Practical Strategies

Wait Ninety Days Before Buying

When a new product is generating serious buzz, give it a full three months before opening your wallet. Most fads peak and begin declining within that window — and if the product is genuinely useful, it will still be there at a lower price. The Segway, the NutriBullet craze, and dozens of "revolutionary" kitchen gadgets all looked different after a single season.:

Ask Who Benefits From the Urgency

Every limited-time offer, every "only a few left" warning, and every countdown clock is designed to override deliberate thinking. Before acting on that pressure, ask who profits from your hurry. Infomercial producers, social media influencers, and flash-sale retailers all share the same interest in shortening the time between your excitement and your purchase.:

Check What Happened to the Last Version

Almost every "new" product category has a predecessor. Air fryers replaced countertop convection ovens, which replaced the rotisserie oven craze of the late 1990s. Before buying the current version, look up what happened to the last one. If it's sitting in thrift stores for three dollars, that's useful information about where today's model is likely headed.:

Separate the Product From the Problem

Some fads are genuinely solving a real problem — they just aren't the only solution, and they usually aren't the best one. Jogging became permanent because the underlying need for accessible cardiovascular exercise was real. The specific shoes, apps, and gear cycles around it come and go.

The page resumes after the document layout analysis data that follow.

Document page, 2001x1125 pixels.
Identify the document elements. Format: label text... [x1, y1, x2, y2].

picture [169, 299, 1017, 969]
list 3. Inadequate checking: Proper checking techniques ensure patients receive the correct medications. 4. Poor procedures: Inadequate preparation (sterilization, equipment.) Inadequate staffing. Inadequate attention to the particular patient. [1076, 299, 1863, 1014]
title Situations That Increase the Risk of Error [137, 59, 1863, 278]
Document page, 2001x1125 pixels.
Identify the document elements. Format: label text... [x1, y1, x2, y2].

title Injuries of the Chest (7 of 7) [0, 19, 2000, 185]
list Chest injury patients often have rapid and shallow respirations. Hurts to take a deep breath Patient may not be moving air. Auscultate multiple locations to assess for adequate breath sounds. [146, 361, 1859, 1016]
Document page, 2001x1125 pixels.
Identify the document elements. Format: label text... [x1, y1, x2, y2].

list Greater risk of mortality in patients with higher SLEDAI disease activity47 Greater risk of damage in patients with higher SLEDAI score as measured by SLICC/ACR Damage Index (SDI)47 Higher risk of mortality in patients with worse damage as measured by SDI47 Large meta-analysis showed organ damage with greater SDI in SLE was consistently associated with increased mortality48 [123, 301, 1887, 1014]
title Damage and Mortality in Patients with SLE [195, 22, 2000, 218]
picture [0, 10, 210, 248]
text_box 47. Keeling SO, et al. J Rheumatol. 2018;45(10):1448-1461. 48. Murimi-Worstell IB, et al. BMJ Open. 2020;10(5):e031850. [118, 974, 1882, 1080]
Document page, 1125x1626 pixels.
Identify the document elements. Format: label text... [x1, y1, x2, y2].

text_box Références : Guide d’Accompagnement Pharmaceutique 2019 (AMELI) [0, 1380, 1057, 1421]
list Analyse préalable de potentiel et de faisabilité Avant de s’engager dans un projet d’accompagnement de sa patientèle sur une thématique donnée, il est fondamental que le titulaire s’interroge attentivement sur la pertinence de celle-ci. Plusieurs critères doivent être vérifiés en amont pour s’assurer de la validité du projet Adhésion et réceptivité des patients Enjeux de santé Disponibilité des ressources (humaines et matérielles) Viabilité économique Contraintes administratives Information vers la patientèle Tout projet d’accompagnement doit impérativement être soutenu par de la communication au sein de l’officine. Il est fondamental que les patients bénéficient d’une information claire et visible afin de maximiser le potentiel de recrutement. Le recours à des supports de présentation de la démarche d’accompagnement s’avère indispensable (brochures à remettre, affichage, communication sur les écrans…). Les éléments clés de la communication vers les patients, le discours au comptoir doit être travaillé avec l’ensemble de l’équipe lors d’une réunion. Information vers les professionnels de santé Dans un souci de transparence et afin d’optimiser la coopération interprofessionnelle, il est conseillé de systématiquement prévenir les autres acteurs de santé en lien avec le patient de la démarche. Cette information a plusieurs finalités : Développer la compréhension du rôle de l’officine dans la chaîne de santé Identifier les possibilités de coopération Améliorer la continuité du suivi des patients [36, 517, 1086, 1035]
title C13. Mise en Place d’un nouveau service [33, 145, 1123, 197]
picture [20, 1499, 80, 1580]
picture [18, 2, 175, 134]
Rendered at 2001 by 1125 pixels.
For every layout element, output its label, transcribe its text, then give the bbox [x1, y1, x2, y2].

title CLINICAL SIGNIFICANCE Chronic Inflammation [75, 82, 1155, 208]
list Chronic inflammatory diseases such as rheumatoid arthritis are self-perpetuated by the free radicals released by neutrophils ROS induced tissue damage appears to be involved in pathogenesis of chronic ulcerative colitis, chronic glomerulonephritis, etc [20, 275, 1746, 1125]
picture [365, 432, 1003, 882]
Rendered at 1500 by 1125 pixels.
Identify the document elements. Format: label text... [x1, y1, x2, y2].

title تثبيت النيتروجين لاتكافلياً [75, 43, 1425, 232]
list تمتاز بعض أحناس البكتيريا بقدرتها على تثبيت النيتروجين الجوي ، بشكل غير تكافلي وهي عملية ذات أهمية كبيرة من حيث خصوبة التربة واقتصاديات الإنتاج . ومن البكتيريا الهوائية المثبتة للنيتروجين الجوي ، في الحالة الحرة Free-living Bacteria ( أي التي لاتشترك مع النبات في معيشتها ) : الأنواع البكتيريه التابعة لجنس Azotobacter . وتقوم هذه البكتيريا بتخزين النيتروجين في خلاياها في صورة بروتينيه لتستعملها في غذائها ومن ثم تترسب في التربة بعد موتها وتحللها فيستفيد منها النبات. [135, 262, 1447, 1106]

Identifying the real need helps you find lasting solutions rather than chasing the packaging.:

Trust the Pattern, Not the Pitch

Celebrity endorsements, media coverage, and social proof are all features of the fad playbook — not evidence of lasting value. The pet rock had all three. When evaluating something new, weigh your own memory of similar moments against the current excitement. Your track record of watching these cycles complete is a more reliable guide than any marketing campaign.:

Across more than a century of American consumer culture, the fad cycle has proven remarkably consistent — and so has the advantage held by people who've watched it repeat. The urgency is always manufactured. The hype is always louder than the reality. And the products that actually change everyday life tend to arrive quietly and stick around without needing a countdown clock. Your generation's instinct to pause, compare what you're seeing to what you've seen before, and ask whether any of this will matter in ten years isn't skepticism for its own sake. It's the most practical thing in the room.